> [TASK GOAL] Whenever a line of the material contains the string "pinky", it should be copied.

> [THE DATA]
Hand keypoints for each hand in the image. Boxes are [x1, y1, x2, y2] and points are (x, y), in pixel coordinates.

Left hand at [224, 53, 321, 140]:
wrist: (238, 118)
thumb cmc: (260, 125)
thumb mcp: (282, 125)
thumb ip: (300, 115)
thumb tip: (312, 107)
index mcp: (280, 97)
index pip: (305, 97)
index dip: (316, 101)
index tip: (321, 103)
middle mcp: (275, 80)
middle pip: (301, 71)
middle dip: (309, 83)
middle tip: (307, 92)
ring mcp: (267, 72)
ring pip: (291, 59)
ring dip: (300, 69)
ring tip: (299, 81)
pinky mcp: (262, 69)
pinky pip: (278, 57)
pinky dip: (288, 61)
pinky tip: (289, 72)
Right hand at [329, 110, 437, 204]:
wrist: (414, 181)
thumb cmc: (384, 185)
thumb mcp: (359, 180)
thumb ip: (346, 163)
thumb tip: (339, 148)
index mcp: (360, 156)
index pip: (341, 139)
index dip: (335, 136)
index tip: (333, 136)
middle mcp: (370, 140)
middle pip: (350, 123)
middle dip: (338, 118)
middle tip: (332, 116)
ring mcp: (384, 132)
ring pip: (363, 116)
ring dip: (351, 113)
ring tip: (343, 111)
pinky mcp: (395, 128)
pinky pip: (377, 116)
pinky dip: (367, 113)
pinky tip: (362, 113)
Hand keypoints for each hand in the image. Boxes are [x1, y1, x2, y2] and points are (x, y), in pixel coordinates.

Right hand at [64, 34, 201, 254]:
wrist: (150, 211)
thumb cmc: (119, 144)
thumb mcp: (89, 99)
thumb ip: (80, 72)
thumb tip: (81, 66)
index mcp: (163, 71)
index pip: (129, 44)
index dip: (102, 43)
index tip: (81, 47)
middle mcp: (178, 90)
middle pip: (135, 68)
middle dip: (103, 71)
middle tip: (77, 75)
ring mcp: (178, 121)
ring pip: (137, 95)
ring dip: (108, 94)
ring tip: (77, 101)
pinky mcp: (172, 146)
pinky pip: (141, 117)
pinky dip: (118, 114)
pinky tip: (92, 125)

> [YOUR SOLUTION]
pinky mcp: (262, 69)
pinky pip: (278, 57)
pinky dip: (288, 61)
pinky tip: (289, 72)
pinky mcp: (395, 128)
pinky pip: (377, 116)
pinky dip: (367, 113)
pinky tip: (362, 113)
pinky mcp: (172, 146)
pinky pip: (141, 117)
pinky dip: (118, 114)
pinky tip: (92, 125)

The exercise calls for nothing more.